An unusual indie effort made on what’s been tagged a “micro-budget,” Anya is a movie rich with ambitions and ideas.

Tackling their first feature after years of shorts and documentaries, writer-director-producers Jacob Akira Okada and Carylanna Taylor place their focus on Libby (Ali Ahn) and Marco (Gil Perez-Abraham), a married couple who desperately want a child. Flashbacks reveal that Libby was a journalist who basically picked up this mysterious immigrant right off the street, but their love flourished and they now want to add to their family. But after Libby suffers several miscarriages, Marco reveals the truth: They cannot conceive because he is “cursed.” Coming from a (fictional) Caribbean island that houses the (fictional) Narval people, he believes the decree that his people cannot produce children if they leave their homes and attempt to procreate with non-Narvals (non-Narvalians?). Since Marco walked away from the isolated Narval community in Brooklyn, he is suffering the same fate.

Motell Foster in Anya

Libby is both dubious and confused, so she takes Marco to see Dr. Seymour Livingston (Motell Foster), a brilliant geneticist and, incidentally, her former boyfriend. Seymour’s tests prove that, in a way, Marco is telling the truth about being cursed — this revelation leads to a journey into the hidden New York Narval community, where Libby and Seymour meet not only Marco’s no-nonsense mother (Ana Maria Jomolca) but also his other wife (Ana Kayne), the one who’s married to his ghost.

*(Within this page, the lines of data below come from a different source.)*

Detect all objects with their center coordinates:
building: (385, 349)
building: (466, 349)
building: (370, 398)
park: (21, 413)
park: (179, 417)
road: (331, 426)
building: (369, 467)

The meaning of the title becomes obvious to anyone paying attention (and actually acts as a spoiler of sorts), but beyond that, there isn’t much about Anya that’s predictable. It’s a love story, family drama, and science experiment all rolled into one, and Okada and Taylor do a fine job of easing from one chapter of the saga into the next. The score is often unnecessary and overbearing, and Seymour’s climactic about-face seems abrupt given his aspirations throughout the rest of the film. But the performances by Ahn and Foster are first-rate, and the attention to detail given to the Narval people serves to further deepen an already weighty story.

(Anya is now available on demand on Amazon Prime, Vudu, and other streaming services, and also available for purchase on DVD.)